Girlpool’s debut was beautifully simple, at least instrumentally. Harmony Tividad and Cleo Tucker’s tender vocals washed over twisting and turning guitar and bass lines, and showed the pair to be an intriguingly unique proposition.
Its follow-up, and the band’s debut on Anti-, sees them aiming for the stars. From the moment opener and debut single ‘123’ fully kicks in with the first drums ever heard on a Girlpool record, ‘Powerplant’ largely leaves the introspection of ‘Before The World Was Big’ behind.
The hushed vocals of ‘Sleepless’ melt into a chorus-of-sorts blanketed by distortion, and large periods of ‘Powerplant’ team the kind of polarising elements that Elliott Smith fitted together so well - of highly emotional whispered vocals given stadium-sized backing from huge drums and piercing guitars.
‘Corner Stone’ is beautifully jangly while the fidgety ‘Kiss and Burn’ is the most complex Girlpool have ever sounded.

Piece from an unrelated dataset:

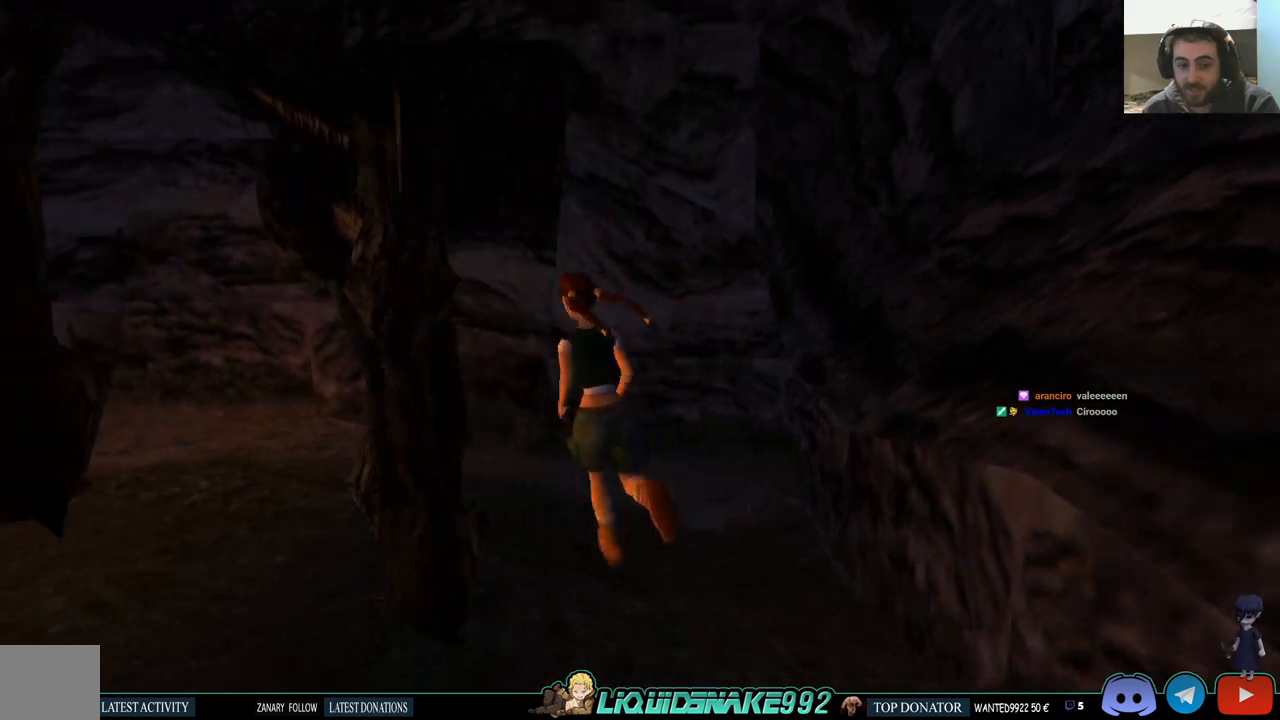
{"buttons": ["DPAD_UP"], "left_stick": "center", "right_stick": "center", "events": [[167, "DPAD_LEFT", "up"]]}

The relative loss of simplicity makes ‘Powerplant’ a listen that takes longer to settle and sink in, but when it’s wormed its way in, it proves itself to be just as affecting and crushing as its predecessor.
The bitter, massive ‘She Goes By’ and the chunky ‘Static Somewhere’ close the album with little fanfare, and ‘Powerplant’ isn’t an album of swooping highs and crushing lows - somewhat unexpectedly, adding more elements to the band’s sound has made the album tread a largely similar line from front to back.
The beefing up of Girlpool’s sound on ‘Powerplant’ works marvellously in parts, but at points serves to dilute the individuality the pair presented on their debut.